Okay, we're getting there (I think)  .

Download this application (cwsserviceremove.zip) and save to desktop:

http://forums.techguy.org/attachment.php?attachmentid=44318

unzip it to your desktop and have it ready to run later.

Make sure you have CWShredder and About:Buster easily available.

Now download this application to fix your 010 entries:

http://www.cexx.org/lspfix.htm

Once you download this application, physically disconnect your PC form the internet and remain disconnected until directed later on, okay?

Open LSP Fix and move these entries from the left side window of the application to the right side:

O10 - Unknown file in Winsock LSP: c:\windows\system32\aklsp.dll
O10 - Unknown file in Winsock LSP: c:\windows\system32\aklsp.dll
O10 - Unknown file in Winsock LSP: c:\windows\system32\aklsp.dll
O10 - Unknown file in Winsock LSP: c:\windows\system32\aklsp.dll

Once that's done, Click Start > Run > and type in:

services.msc

Click OK.

In the services window find Remote Procedure Call (RPC) Helper.
Rightclick and choose "Properties". On the "General" tab under "Service Status" click the "Stop" button to stop the service. Beside "Startup Type" in the dropdown menu select "Disabled". Click Apply then OK. Exit the Services utility.

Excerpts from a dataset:
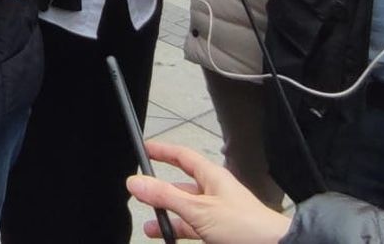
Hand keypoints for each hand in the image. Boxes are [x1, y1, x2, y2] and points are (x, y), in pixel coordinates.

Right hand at [127, 142, 291, 243]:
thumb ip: (166, 196)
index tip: (146, 148)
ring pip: (186, 212)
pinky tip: (170, 238)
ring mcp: (217, 214)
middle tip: (140, 192)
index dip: (163, 151)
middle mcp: (215, 193)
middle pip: (182, 187)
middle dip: (160, 191)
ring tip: (150, 227)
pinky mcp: (219, 234)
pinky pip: (194, 230)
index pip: (183, 156)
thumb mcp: (198, 209)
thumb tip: (137, 182)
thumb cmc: (247, 226)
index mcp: (212, 178)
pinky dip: (179, 233)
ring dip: (167, 218)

### PROBLEMS AND TASKS
- A) Write out a passage of the forum instructions word for word: begin at the words "Download this application (cwsserviceremove.zip)" and stop after the words "later on, okay?".
- B) In the forum instructions, which programs is the reader told to download or to keep available?
- C) Proceed with the forum instructions from the point where they stop.

### RESULTS FOR THE EXERCISE
- A)
Download this application (cwsserviceremove.zip) and save to desktop:

http://forums.techguy.org/attachment.php?attachmentid=44318

unzip it to your desktop and have it ready to run later.

Make sure you have CWShredder and About:Buster easily available.

Now download this application to fix your 010 entries:

http://www.cexx.org/lspfix.htm

Once you download this application, physically disconnect your PC form the internet and remain disconnected until directed later on, okay?

- B)
- cwsserviceremove.zip
- CWShredder
- About:Buster
- LSP Fix

- C)
Note: There is also a service named Remote Procedure Call (RPC) Locator and one called Remote Procedure Call (RPC) . These are the legitimate services. Do not stop those two.

Reboot to safe mode.

1. Double click on the cwsserviceemove.reg file you downloaded at the beginning to enter into the registry. Answer yes when asked to have it's contents added to the registry.

2. Open HJT. Check the following entries and click fix, but don't reboot.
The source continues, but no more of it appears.